I think it only works on a single object, not on the whole tree.

(And I think RefCounted is not used often in D.)

Bye,
bearophile


Re: When is a class's destructor called?

2014-01-19 Thread Dicebot
Also destructors are not guaranteed to be run by D specification. 
It is perfectly legal to skip such cleanup step upon program 
termination.


http://dlang.org/class.html#destructors :

The garbage collector is not guaranteed to run the destructor 
for all unreferenced objects. Furthermore, the order in which the 
garbage collector calls destructors for unreference objects is 
not specified. This means that when the garbage collector calls a 
destructor for an object of a class that has members that are 
references to garbage collected objects, those references may no 
longer be valid. This means that destructors cannot reference sub 
objects. This rule does not apply to auto objects or objects 
deleted with the DeleteExpression, as the destructor is not being 
run by the garbage collector, meaning all references are valid.

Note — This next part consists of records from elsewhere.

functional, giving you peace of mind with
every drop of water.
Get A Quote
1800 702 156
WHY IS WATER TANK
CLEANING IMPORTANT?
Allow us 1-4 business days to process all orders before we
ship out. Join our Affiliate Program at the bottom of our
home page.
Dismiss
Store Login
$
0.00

Re: When is a class's destructor called?

2014-01-19 Thread Ali Çehreli

On 12/29/2013 04:00 AM, Mike wrote:

On Sunday, 29 December 2013 at 10:16:33 UTC, ponce wrote:

If you want deterministic destruction, you have plenty of choices:
- scoped!
- using structs instead
- scope(exit)
- RefCounted!
- Unique!
- ...


Do you happen to know of any clever technique to make object, and
everything that inherits from it, a referenced counted object?

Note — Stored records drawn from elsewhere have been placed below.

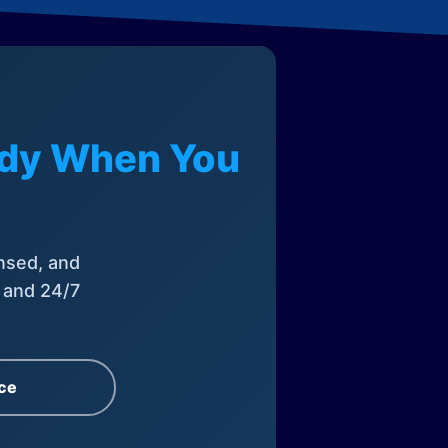
eady When You
nsed, and
, and 24/7
ce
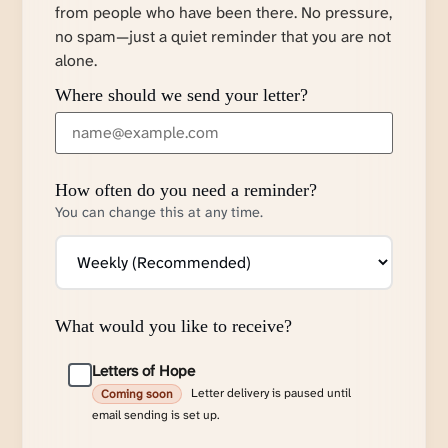
from people who have been there. No pressure,
no spam—just a quiet reminder that you are not
alone.
Where should we send your letter?
How often do you need a reminder?
You can change this at any time.
What would you like to receive?
Letters of Hope
Letter delivery is paused until
Coming soon
email sending is set up.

There is std.typecons.RefCounted:

  http://dlang.org/phobos/std_typecons.html#.RefCounted

Ali



Re: When is a class's destructor called?

2014-01-19 Thread ponce
Ok, I understand that, but since I don't have a garbage 
collector, what must I implement to call the destructor when it 
goes out of scope?


Another way of asking the question is: How does the garbage 
collector know when something has gone out of scope and is 
therefore safe to collect?  And where is that implemented in 
the runtime?


If you want deterministic destruction, you have plenty of choices:
- scoped!
- using structs instead
- scope(exit)
- RefCounted!
- Unique!
- ...

Yet using classes for ressources is not composable. It's either:
- using classes for the convenience and deal with resource 
release manually

- using structs

It's an open quesiton for me which choice is best.

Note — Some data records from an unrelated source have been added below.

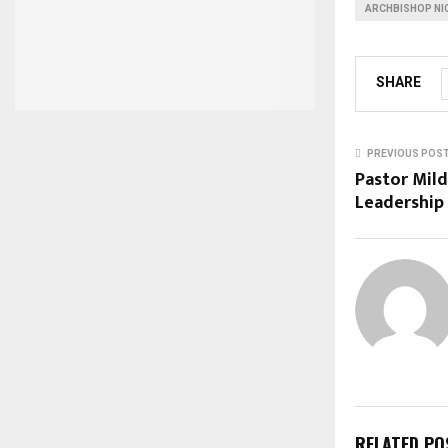
ARCHBISHOP NI
SHARE
PREVIOUS POS
Pastor Mil
Leadership 
RELATED PO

Re: When is a class's destructor called?

2014-01-19 Thread Mike

On Sunday, 29 December 2013 at 10:16:33 UTC, ponce wrote:
If you want deterministic destruction, you have plenty of 
choices:

- scoped!
- using structs instead
- scope(exit)
- RefCounted!
- Unique!
- ...


Do you happen to know of any clever technique to make object, and 
everything that inherits from it, a referenced counted object?


Re: When is a class's destructor called?

2014-01-19 Thread bearophile

Mike:

How does the garbage collector know when something has gone out 
of scope


The garbage collector doesn't know that.
Look in Wikipedia how a MarkSweep GC works.

Bye,
bearophile


Re: When is a class's destructor called?

2013-12-29 Thread Mike

On Sunday, 29 December 2013 at 14:24:05 UTC, bearophile wrote:

Ali Çehreli:


On 12/29/2013 04:00 AM, Mike:
Do you happen to know of any clever technique to make object, 
and

everything that inherits from it, a referenced counted object?


There is std.typecons.RefCounted:

 http://dlang.org/phobos/std_typecons.html#.RefCounted


I think it only works on a single object, not on the whole tree.

(And I think RefCounted is not used often in D.)

Bye,
bearophile


Yep, and it's a struct, so no inheritance.